Jonathan Stempel
Feb 13 (Reuters) – Costco faces a new lawsuit over its grilled chicken after an animal rights nonprofit claimed the retailer’s chicken processing plant in Nebraska was contaminated with salmonella.
The proposed class action lawsuit filed Thursday cites a December study by Farm Forward that criticized safety conditions at Costco’s Lincoln Prime poultry plant, which opened in 2019 and can process more than 100 million chickens annually.
According to the complaint, the Fremont, Nebraska, plant “consistently” failed to meet USDA safety standards, with more than 9.8% of whole chickens and 15.4% of chicken parts testing positive for salmonella contamination.
Costco’s Kirkland Signature grilled chicken, which sells for $4.99, has long been viewed as a money-losing product to lure shoppers into the Issaquah, Wash.-based company’s warehouse stores.
Costco said at its annual meeting last month that global sales of roasted chickens will exceed 157 million by 2025.
“Costco’s failure to control salmonella in its chicken supply was not a harmless technical issue, it posed a real danger to consumers and violated their trust,” the complaint states.
Neither Costco nor the Lincoln plant immediately responded to requests for comment Friday. Lincoln was not the defendant.
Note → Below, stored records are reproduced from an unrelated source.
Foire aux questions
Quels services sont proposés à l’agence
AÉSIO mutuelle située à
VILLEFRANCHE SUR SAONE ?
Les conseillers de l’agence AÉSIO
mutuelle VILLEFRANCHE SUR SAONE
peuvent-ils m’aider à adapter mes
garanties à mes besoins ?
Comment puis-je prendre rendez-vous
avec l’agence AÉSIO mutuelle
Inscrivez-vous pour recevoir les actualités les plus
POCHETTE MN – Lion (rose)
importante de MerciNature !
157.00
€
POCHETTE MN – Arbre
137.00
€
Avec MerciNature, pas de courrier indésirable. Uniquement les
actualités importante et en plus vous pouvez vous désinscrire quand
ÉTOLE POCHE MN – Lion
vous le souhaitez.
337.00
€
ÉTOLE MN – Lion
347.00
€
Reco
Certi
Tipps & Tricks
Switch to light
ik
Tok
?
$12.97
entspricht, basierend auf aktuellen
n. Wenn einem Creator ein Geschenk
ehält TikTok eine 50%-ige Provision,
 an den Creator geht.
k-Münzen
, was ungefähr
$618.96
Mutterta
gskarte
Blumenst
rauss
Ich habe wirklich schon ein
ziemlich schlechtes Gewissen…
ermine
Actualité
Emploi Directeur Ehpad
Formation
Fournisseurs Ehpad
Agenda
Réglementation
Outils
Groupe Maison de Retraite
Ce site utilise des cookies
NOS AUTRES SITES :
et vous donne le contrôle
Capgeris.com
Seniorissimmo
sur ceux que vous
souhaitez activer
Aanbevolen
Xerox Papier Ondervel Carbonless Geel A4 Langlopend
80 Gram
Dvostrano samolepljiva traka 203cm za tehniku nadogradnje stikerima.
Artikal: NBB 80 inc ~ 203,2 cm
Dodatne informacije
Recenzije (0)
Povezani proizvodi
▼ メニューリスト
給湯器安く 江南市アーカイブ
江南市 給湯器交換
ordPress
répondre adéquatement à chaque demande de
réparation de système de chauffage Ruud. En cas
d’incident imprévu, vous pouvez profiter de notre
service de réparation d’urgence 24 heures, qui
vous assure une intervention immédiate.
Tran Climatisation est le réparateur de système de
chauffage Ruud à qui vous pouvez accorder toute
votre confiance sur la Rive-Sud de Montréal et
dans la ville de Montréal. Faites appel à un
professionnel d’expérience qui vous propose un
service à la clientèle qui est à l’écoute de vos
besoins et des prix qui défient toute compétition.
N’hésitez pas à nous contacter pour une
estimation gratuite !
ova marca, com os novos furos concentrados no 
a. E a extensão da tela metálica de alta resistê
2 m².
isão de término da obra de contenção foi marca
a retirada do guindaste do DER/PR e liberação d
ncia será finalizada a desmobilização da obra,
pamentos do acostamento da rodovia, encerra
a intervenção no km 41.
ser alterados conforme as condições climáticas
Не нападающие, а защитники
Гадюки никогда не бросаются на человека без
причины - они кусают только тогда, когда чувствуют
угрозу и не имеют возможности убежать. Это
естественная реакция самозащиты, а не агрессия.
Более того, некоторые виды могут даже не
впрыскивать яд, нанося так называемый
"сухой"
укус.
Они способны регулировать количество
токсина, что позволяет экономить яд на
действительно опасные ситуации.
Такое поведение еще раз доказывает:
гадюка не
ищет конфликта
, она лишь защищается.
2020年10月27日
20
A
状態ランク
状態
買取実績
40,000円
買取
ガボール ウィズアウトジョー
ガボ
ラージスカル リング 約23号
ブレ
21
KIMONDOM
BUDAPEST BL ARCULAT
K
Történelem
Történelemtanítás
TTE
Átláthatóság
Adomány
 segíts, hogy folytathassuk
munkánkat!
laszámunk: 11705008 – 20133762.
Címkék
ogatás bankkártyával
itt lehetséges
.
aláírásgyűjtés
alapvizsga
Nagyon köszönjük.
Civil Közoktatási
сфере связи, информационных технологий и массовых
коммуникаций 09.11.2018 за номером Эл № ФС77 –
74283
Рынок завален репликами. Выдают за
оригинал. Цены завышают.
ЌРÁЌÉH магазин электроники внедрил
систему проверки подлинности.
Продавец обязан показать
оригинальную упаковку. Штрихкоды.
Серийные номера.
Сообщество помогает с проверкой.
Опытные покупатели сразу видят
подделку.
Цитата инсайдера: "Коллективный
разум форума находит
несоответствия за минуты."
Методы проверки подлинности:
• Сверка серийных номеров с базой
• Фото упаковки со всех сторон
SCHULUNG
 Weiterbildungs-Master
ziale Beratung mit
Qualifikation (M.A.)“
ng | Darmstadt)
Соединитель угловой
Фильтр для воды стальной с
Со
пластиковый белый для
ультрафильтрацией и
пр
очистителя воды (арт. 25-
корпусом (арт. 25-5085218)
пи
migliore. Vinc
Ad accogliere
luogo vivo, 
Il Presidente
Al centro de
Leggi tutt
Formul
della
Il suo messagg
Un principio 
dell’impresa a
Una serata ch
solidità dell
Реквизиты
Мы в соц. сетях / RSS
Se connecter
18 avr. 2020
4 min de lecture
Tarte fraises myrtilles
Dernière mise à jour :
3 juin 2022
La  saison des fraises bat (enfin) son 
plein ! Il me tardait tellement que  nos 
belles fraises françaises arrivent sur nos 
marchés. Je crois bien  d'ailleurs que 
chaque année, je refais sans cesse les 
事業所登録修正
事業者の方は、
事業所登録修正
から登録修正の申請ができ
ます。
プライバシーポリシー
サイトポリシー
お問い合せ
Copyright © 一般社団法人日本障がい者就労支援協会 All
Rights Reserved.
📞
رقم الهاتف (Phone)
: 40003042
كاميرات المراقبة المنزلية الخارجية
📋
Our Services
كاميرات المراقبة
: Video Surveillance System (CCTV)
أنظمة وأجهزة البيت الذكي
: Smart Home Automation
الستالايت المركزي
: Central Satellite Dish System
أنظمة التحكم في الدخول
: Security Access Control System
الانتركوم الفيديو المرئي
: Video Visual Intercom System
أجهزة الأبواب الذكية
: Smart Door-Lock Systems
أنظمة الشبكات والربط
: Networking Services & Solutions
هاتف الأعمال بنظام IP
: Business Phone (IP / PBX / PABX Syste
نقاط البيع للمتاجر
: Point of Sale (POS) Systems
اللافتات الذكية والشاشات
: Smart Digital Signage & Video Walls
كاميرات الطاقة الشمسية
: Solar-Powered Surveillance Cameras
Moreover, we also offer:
Plaintiff Lisa Taylor of Afton, Mo., said in a lawsuit filed in federal court in Seattle that she typically buys one or two rotisserie chickens each month at Costco warehouses in the St. Louis area and believes she overpaid because Costco failed to disclose contamination risks.
She is seeking treble damages for shoppers who bought Kirkland Signature rotisserie chicken and raw chicken parts since Jan. 1, 2019, saying Costco violated Washington consumer protection laws and breached its implied promise that its chicken was safe to eat.
The case follows another proposed class action lawsuit filed last month in San Diego federal court, which said Costco falsely advertised that its rotisserie chickens contained no preservatives, even though they contained carrageenan and sodium phosphate.
Founded in 2007, Farm Forward says its mission is to “end factory farming by transforming agriculture, changing policy, and changing the story we tell about animal agriculture.”